### Activity list
- A) In the Assassination Tango review, what does the visit to the caged panther accomplish in the film? Answer in one to three sentences.
- B) Please decide whether each statement agrees with the Assassination Tango review, answering yes or no and quoting the deciding words: (i) Robert Duvall both wrote and directed the film. (ii) The assassination assignment took the planned three days. (iii) The Spanish audio track is in DD 5.1.
- C) Using the Assassination Tango review, answer these:
(i) What is the running time?
(ii) Who plays Manuela?
(iii) Which studio released the DVD?

Assassination Tango (2003) – DVD

***/**** Image B Sound B Extras C
starring Robert Duvall, Ruben Blades, Kathy Baker, Luciana Pedraza
written and directed by Robert Duvall

by Walter Chaw In one of a series of largely-improvised exchanges about the mystical hold of the tango on the spirit of Argentines, a crusty veteran confides in enigmatic Yankee hitman John J. (Robert Duvall, also writer-director) that the tango, among absolutes such as love and hate, is life. In Assassination Tango, the titular dance is also the metaphor for the desire to find balance between the brutish and the sublime or, failing that, to provide a strict framework within which the brute can prowl. (A visit to a caged panther in a Buenos Aires zoo becomes the visual manifestation of the idea as well as oblique reference to Kafka's "The Hunger Artist," the hero of which searches, like J., for sustenance.) The tango is the urgent pull of ritual that binds animal sexuality into the meticulous structure of dance, working on the literal level as doppelgänger to John J.'s carefully-controlled, gradually encroaching chaos and on another level as metaphor for a filmmaker seeking equilibrium between personal crisis and professional ambition at the end of his career. It's rationale enough for a picture so often interested in frustrating narrative to the benefit of the richness of its palimpsest; if ever there were a film that lives entirely in its subtext, Assassination Tango (even its title a semantic conundrum) is it.

RUNNING TIME
114 minutes
MPAA
R
ASPECT RATIO(S)
1.85:1 (16×9-enhanced)
LANGUAGES
English DD 5.1
Spanish Dolby Surround
Portuguese Dolby Surround
CC
Yes
SUBTITLES
English
French
Spanish
Portuguese

REGION
1
DISC TYPE
DVD-9
STUDIO
MGM

Contract killer John J., increasingly concerned about his age and an attendant loss of impulse control and anger management, is sent on an assignment to Argentina–a three-day, "in-and-out" political assassination that stretches into three months. To while away the lazy hours, J. (it seems best to refer to the character by this Kafkaesque reduction of his surname) becomes infatuated with statuesque dancer Manuela (Luciana Pedraza), and finds in the tango a philosophy to guide him through the lonely turmoil of death and aging.

### Dataset section
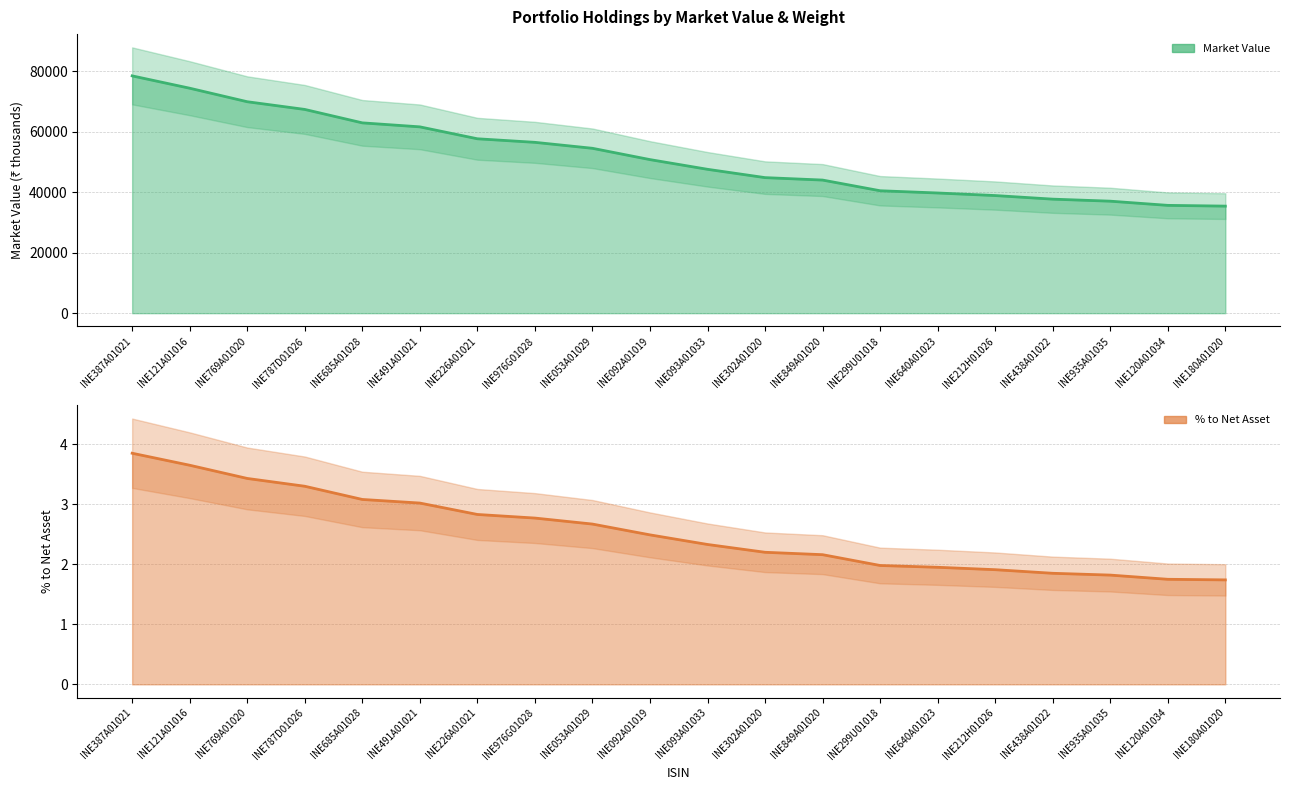

True or false: % to Net Asset has a value of 2.2 at INE849A01020.

True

### Answers
- A) The panther visit gives visual form to the idea of a strict framework within which the brute can prowl. It also alludes obliquely to Kafka's "The Hunger Artist," whose hero, like J., searches for sustenance.

- B)
(i) Yes: "written and directed by Robert Duvall"
(ii) No: "a three-day, "in-and-out" political assassination that stretches into three months"
(iii) No: "Spanish Dolby Surround"

- C)
(i) 114 minutes
(ii) Luciana Pedraza
(iii) MGM